Posted: Tue Jan 26, 2016 10:46 pm
by sirdavis
ALGORITHM FOR ETL PROCESS ON DIMENSION TABLE.

I creating a standar algorithm for an ETL process on loading a dimension table. I expect you can suggest me or fix my process with your best comments.

STEPS:

1. Validation input file: header, detail and trailer.
2. Linux command for placing the file and grant permissions in the proper allocation and files. Variable environments and parameters.
3. Connect using the proper data source to the input file.ram
4. Sort the file before applying a transformation, if necessary apply a filter.
4.1 Apply the proper transformation process.
5. Load stage table -temporary table- previously it has been truncated and created index must be done.
6. Loading strategy.
6.1 Bulk mode
6.2 Insert or Update -DELTA process-.
7. Generate log file and update the control table processes and go to step nine, otherwise increase the complexity of the process.
7. Apply the join using the joiner component -hashed file- between input file and target table.
7.1 Tune the query if we have to join several input files and one target Dimension table.
7.2. divide and conquer: generate a join per every two input files, and generate a final join between the input files and target table.
8. Loading strategy.
8. Generate the log file and notification for process finished and failed.
9. Create a plan for failing process and rerun option.
10. Trigger the process -sequence- as per the dependency and priority and timely.
11. Your best suggestion

sirdavis :idea:

Posted: Wed Jan 27, 2016 7:43 am
by chulett
Welcome.
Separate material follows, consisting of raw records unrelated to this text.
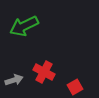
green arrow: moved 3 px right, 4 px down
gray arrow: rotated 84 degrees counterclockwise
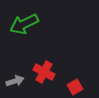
green arrow: moved 2 px up
gray arrow: moved 1 px right, 1 px down
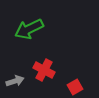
green arrow: moved 5 px right, 5 px down
red cross: moved 2 px up
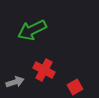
green arrow: moved 3 px right, 1 px down
gray arrow: moved 1 px down
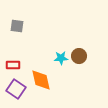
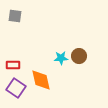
gray square: moved 2 px left, 10 px up
purple square: moved 1 px up
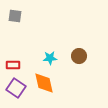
cyan star: moved 11 px left
orange diamond: moved 3 px right, 3 px down
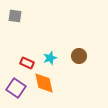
cyan star: rotated 16 degrees counterclockwise
red rectangle: moved 14 px right, 2 px up; rotated 24 degrees clockwise
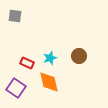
orange diamond: moved 5 px right, 1 px up
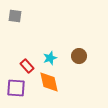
red rectangle: moved 3 px down; rotated 24 degrees clockwise
purple square: rotated 30 degrees counterclockwise
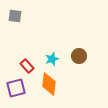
cyan star: moved 2 px right, 1 px down
orange diamond: moved 2 px down; rotated 20 degrees clockwise
purple square: rotated 18 degrees counterclockwise
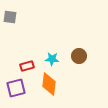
gray square: moved 5 px left, 1 px down
cyan star: rotated 24 degrees clockwise
red rectangle: rotated 64 degrees counterclockwise
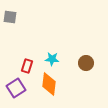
brown circle: moved 7 px right, 7 px down
red rectangle: rotated 56 degrees counterclockwise
purple square: rotated 18 degrees counterclockwise
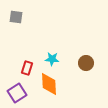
gray square: moved 6 px right
red rectangle: moved 2 px down
orange diamond: rotated 10 degrees counterclockwise
purple square: moved 1 px right, 5 px down
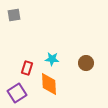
gray square: moved 2 px left, 2 px up; rotated 16 degrees counterclockwise
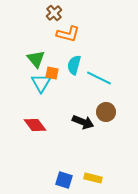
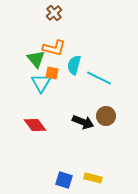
orange L-shape: moved 14 px left, 14 px down
brown circle: moved 4 px down
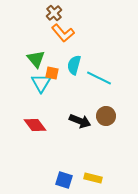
orange L-shape: moved 9 px right, 15 px up; rotated 35 degrees clockwise
black arrow: moved 3 px left, 1 px up
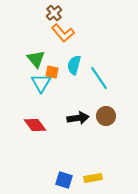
orange square: moved 1 px up
cyan line: rotated 30 degrees clockwise
black arrow: moved 2 px left, 3 px up; rotated 30 degrees counterclockwise
yellow rectangle: rotated 24 degrees counterclockwise
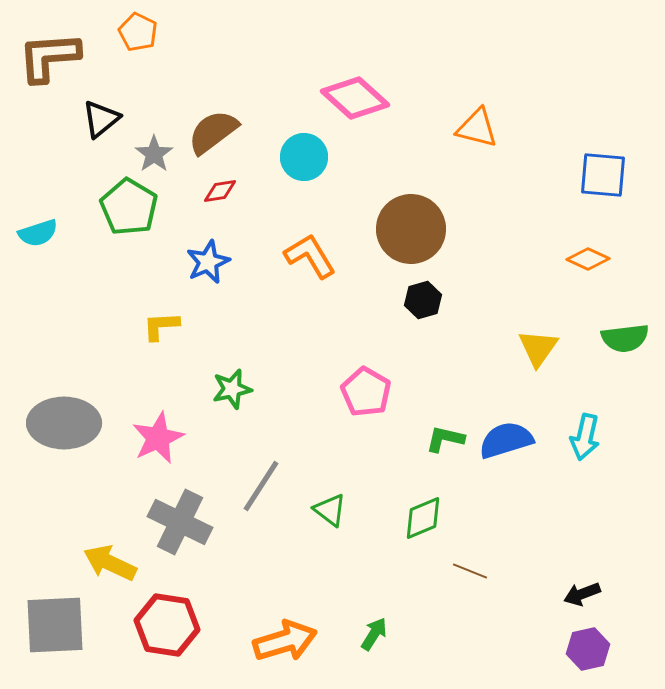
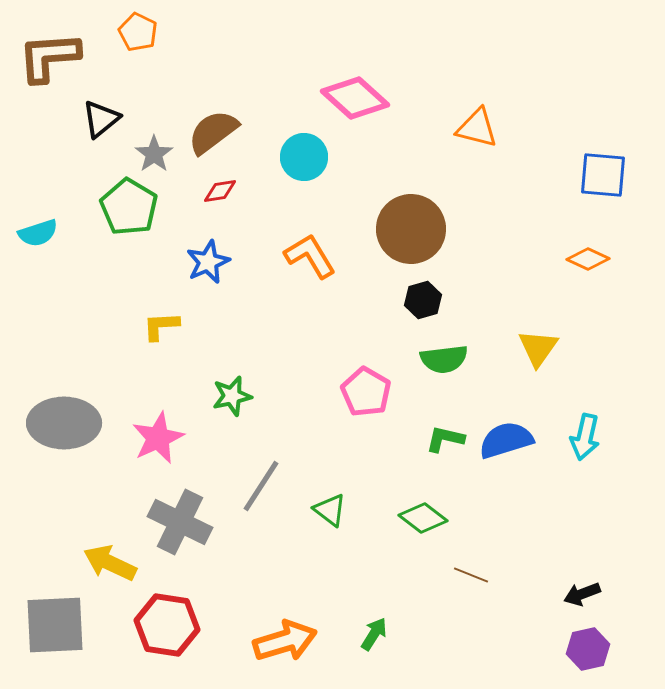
green semicircle: moved 181 px left, 21 px down
green star: moved 7 px down
green diamond: rotated 60 degrees clockwise
brown line: moved 1 px right, 4 px down
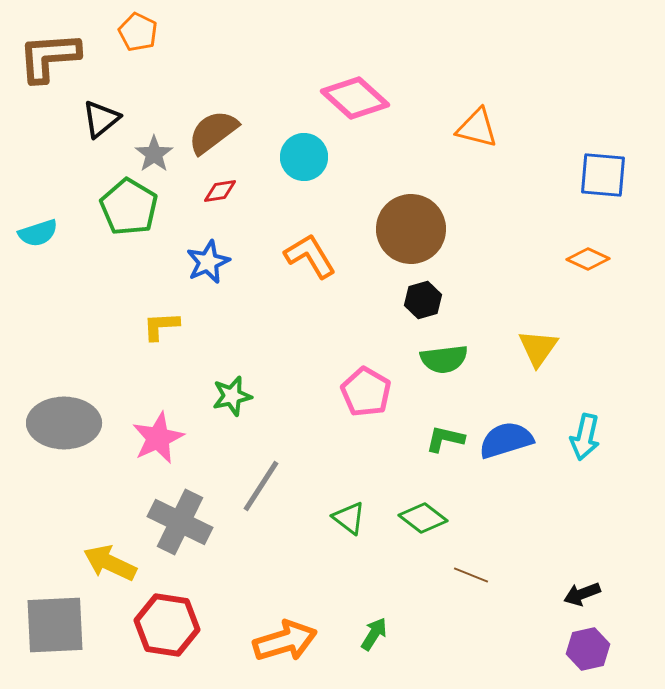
green triangle: moved 19 px right, 8 px down
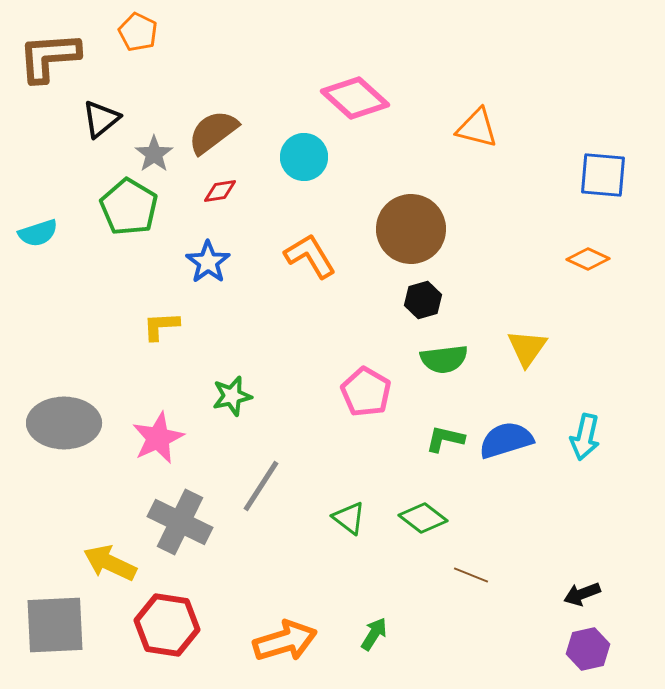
blue star: rotated 12 degrees counterclockwise
yellow triangle: moved 11 px left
That's... an interesting list. For grins, can you verify we're talking about a Type 2 dimension here?

ps. Not really an algorithm, more of a process or procedure.

Posted: Wed Jan 27, 2016 4:14 pm
by ray.wurlod
Welcome aboard.

Use a Slowly Changing Dimension stage, which does all of that and, further, handles Type 2 and Type 1 (or some combination thereof).